Lu pour les cours.
Bon d'abord les points négatifs. Le style fini par être assez insupportable. L'auteure emploi la 1ere personne, le livre romanise son enquête, ses rencontres, se perd parfois dans des descriptions "littéro-journalistes" des lieux et des décors (
et je sais de quoi je parle). La meuf n'est pas scientifique, mais ce n'est pas une raison pour, dès que ça aborde des parties techniques, de dire que c'est difficile à comprendre, qu'elle a du bosser toute la nuit pour comprendre, et en plus pour faire quelques petites erreurs. Surtout que les explications des procédés chimiques et des biotechnologies ne sont pas si compliquées que ça. Bon c'est clair et bien présenté, mais pas la peine d'insister en mode "oh alors là c'est dur donc regardez je vais bien vous l'expliquer parce que j'ai vachement bossé".
La meuf est une très bonne journaliste, qu'on soit d'accord là dessus. Son enquête est fouillée, pleine de sources (tout est répertorié à la fin, la plupart des documents sont consultables sur internet). Les intervenants tous pertinents et variés (les dirigeants de Monsanto brillent par leur refus d'accorder des interviews). Mais ouais son style agace vraiment, d'ailleurs à la sortie, elle se fera plus attaquer sur la forme que sur le fond, c'est en même temps dommage et mérité. Il n'y a qu'à regarder le documentaire arte pour comprendre : on la voit assise, dans une pièce noire, devant son Mac. Elle se balade sur google, sa voix off commente de façon robotique et un peu bourgeoise "Monsanto, ogm, dangers" ou encore "Monsanto SAVAIT". C'est juste ridicule de filmer une recherche Google ! Et dans le livre, y'a des passages agaçants comme ça, à grand renfort de phrases style "je prends mon bâton de pélerin".
Y'a aussi une dramatisation excessive, ça joue beaucoup sur la corde sensible et les images émotionnelles (des hôpitaux avec des enfants déformés, des fermiers Indiens qui se suicident, des figures de rebelles sans peur et sans reproches). Ca me dérange parce que si les faits sont là, pas besoin de les romaniser. Grossir le zoom, en jouant sur l'émotion, ça me donne l'impression qu'elle est derrière moi à me dire "OH TU AS VU COMME C'EST TERRIBLE ! SOIS CONCERNE !!!!!". Surtout pour un livre qui dénonce l'obscurantisme de la boîte et l'absence du principe de précaution, jouer les choses de manière aussi manichéenne c'est assez bête.
On est dans une enquête.

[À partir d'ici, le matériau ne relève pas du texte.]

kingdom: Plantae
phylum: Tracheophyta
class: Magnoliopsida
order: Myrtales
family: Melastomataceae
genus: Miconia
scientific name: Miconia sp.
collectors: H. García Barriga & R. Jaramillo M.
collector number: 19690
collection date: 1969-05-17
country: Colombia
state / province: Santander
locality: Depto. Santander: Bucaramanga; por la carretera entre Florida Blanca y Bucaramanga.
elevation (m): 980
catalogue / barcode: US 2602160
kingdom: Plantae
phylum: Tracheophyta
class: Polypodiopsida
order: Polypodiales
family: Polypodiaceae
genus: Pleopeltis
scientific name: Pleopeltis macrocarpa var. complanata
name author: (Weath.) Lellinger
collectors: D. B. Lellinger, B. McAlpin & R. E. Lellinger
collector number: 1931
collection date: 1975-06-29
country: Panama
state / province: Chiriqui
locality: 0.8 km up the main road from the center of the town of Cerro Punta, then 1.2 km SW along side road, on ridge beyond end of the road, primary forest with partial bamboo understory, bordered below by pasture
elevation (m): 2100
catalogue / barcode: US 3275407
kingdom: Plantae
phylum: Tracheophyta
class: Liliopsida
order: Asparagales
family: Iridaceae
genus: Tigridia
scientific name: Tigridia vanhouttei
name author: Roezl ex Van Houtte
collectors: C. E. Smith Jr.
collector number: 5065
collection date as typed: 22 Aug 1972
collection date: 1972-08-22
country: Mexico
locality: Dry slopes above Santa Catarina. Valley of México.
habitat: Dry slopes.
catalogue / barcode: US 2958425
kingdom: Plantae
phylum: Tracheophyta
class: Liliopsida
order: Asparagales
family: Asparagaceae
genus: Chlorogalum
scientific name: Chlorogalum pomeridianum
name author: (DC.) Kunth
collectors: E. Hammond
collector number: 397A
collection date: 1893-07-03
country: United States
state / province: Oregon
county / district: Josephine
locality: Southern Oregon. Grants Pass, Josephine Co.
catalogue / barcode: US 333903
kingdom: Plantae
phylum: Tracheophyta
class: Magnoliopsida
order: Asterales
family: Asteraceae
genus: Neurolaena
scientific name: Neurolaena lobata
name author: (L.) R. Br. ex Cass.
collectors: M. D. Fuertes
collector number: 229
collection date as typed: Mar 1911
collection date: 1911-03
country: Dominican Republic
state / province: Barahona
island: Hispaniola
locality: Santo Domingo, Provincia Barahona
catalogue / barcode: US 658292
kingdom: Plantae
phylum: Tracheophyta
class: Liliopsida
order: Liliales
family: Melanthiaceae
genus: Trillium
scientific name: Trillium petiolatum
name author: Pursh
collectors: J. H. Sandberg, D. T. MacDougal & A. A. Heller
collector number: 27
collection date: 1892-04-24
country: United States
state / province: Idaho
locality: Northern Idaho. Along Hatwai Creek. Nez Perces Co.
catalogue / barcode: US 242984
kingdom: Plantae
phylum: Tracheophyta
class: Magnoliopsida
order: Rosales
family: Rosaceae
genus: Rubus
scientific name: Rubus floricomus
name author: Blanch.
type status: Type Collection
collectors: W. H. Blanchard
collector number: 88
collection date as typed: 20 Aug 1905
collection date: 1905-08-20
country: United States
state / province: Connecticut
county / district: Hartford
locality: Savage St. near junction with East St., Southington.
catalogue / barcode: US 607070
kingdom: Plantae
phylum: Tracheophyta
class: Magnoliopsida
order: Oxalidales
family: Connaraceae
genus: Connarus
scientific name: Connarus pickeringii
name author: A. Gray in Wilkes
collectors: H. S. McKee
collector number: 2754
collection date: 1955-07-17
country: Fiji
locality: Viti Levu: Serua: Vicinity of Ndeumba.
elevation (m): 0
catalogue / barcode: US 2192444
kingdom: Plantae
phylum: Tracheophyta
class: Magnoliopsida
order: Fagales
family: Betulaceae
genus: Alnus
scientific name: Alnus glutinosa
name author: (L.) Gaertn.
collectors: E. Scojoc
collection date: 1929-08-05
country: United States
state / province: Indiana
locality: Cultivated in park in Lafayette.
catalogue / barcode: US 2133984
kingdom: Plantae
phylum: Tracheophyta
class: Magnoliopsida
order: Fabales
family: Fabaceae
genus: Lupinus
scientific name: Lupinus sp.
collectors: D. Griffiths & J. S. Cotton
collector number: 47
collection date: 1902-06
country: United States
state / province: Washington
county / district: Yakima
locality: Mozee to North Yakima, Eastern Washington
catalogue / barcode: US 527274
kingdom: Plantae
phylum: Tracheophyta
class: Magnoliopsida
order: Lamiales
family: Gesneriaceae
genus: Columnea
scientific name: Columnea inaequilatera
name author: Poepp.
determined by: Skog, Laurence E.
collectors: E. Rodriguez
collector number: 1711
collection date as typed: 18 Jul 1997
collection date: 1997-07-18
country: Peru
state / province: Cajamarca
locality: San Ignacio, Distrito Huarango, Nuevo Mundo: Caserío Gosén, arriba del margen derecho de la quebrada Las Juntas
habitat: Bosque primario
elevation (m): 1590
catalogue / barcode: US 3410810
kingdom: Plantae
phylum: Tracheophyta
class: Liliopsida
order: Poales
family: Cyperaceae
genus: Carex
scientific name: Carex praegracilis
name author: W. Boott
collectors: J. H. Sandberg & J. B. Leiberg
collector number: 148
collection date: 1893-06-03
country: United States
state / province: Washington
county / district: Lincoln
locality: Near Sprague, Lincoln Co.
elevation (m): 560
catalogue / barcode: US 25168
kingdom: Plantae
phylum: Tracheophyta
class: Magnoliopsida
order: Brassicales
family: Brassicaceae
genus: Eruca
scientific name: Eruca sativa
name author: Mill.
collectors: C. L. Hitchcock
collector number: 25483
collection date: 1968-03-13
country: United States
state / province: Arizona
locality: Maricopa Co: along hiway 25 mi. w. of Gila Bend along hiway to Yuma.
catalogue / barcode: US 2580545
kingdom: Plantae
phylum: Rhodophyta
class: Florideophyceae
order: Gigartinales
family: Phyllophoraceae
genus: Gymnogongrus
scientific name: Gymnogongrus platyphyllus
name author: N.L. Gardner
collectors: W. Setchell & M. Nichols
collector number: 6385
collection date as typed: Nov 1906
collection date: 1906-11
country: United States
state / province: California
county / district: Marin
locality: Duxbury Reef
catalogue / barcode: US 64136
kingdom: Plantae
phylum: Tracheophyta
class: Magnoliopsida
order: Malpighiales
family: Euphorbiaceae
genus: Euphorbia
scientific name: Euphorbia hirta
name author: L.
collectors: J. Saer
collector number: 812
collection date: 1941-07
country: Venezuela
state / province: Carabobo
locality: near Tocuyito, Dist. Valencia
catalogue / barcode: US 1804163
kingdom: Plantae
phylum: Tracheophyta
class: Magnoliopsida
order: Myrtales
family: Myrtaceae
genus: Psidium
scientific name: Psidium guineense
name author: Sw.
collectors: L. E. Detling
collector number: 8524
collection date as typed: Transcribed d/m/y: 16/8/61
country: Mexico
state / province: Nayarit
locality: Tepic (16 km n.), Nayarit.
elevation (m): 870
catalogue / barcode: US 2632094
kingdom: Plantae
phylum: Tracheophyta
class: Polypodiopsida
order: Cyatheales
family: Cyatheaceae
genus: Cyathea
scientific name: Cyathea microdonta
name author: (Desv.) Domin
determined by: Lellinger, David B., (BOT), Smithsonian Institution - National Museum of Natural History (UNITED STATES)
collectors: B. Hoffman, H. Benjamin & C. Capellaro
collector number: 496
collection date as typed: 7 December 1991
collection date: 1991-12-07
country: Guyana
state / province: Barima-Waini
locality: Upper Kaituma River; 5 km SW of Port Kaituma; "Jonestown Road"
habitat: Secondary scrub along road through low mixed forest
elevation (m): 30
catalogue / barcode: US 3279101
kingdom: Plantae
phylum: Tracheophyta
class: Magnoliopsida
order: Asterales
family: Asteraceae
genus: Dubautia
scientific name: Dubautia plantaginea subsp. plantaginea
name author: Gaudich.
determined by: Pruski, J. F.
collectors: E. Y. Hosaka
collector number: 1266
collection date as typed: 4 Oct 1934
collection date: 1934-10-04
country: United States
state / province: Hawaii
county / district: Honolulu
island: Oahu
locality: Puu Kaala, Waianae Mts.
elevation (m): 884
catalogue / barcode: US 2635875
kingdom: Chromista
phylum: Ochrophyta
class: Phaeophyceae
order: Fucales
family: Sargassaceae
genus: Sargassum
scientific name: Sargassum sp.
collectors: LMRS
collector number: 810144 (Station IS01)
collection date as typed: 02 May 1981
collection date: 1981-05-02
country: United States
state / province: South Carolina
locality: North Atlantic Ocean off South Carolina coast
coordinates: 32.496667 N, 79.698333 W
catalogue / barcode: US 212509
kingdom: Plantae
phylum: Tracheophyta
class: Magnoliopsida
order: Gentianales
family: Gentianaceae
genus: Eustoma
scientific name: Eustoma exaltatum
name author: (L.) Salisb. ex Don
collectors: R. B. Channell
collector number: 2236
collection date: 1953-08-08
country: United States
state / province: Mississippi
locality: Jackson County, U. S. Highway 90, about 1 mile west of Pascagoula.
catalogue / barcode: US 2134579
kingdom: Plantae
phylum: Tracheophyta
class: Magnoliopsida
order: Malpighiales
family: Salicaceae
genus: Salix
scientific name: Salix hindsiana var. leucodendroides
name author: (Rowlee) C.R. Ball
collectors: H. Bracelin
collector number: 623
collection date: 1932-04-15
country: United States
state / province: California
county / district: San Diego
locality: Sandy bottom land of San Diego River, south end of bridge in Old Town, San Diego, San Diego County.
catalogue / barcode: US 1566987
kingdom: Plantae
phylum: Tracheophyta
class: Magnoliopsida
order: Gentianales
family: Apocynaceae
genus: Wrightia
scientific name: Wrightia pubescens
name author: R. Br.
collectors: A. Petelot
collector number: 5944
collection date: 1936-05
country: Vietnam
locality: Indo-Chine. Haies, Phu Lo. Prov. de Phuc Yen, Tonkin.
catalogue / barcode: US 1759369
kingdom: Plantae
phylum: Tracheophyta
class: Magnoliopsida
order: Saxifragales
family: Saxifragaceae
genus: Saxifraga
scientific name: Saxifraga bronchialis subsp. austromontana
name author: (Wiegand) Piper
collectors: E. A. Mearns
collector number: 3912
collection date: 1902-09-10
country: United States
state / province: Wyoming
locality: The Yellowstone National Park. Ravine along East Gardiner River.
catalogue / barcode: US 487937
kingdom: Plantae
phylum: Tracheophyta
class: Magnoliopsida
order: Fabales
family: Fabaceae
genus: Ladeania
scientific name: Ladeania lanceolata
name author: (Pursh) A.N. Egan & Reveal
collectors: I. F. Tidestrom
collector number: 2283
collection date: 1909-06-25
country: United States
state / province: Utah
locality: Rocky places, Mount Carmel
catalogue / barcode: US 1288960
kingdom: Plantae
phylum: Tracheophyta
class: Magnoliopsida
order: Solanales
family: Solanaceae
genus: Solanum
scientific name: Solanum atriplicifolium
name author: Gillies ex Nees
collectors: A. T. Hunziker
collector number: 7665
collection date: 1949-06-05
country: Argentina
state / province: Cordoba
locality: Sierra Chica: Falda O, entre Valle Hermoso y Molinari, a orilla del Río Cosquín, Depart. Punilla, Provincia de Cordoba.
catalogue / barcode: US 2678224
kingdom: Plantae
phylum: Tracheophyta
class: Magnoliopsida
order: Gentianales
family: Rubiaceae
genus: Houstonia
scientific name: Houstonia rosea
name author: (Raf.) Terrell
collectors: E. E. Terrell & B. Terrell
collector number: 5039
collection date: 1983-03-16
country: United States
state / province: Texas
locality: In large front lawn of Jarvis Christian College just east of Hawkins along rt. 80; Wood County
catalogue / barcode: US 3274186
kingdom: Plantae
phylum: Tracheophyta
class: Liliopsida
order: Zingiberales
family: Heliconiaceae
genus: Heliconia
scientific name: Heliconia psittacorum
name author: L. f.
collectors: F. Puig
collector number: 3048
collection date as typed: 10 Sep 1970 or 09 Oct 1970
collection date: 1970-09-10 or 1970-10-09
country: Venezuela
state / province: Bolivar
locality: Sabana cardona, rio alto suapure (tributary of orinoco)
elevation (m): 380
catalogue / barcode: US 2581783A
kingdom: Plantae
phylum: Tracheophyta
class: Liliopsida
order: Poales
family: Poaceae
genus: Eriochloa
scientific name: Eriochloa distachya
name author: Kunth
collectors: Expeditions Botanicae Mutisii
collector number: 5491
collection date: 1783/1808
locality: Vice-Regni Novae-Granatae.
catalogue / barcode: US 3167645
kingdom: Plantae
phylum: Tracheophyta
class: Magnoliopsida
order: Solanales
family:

Pas dans un polar ou un film.
Sinon sur Monsanto en lui même. C'est terrifiant. J'ai pas grand chose à redire de ses conclusions, les faits sont là. Les études sont bidonnées. Les scientifiques sont soit corrompus, soit réduits au silence par des pressions ou la diffamation. Les politiques (américains) coupables de complaisance, d'ignorance ou de collusions à peine cachées (le système des portes tournantes : un avocat de la firme se fait engager par une organisation gouvernementale, approuve un produit, passe au gouvernement, signe la loi, puis devient vice-président de la firme. Ca fonctionne comme ça depuis 50 ans aux yeux et au nez de tous). Le plus affligeant c'est le cynisme total de l'affaire. Les produits sont approuvés sur la base d'études financées par Monsanto elle même. Quand la manipulation des données est trop flagrante, campagne de diffamation immédiate sur les voix qui s'opposent. Procés presque toujours gagnés. Même si le sujet est ici l'alimentation et la santé humaine, les consignes de la firme sont claires : profit. Rien d'autre.
La passé de la boîte est assez terrifiant (dioxine, projet Manhattan, agent Orange, hormone de croissance bovine, Roundup, OGM, tous ont eu et ont toujours des conséquences terribles et encore cachées du grand public). Ses méthodes, parfois à la limite de l'Inquisition (le chapitre sur les agents chargés de contrôler le respect des brevets par les paysans frise l'absurde, mais c'est bien réel). Il y a aussi tout le débat sur les brevets du vivant et le contrôle quasi total de toute la chaîne agro-alimentaire aux US (semences, semenciers, fermiers, contrôles, réglementations, ils sont PARTOUT).
Bref, on va tous crever, monde de merde.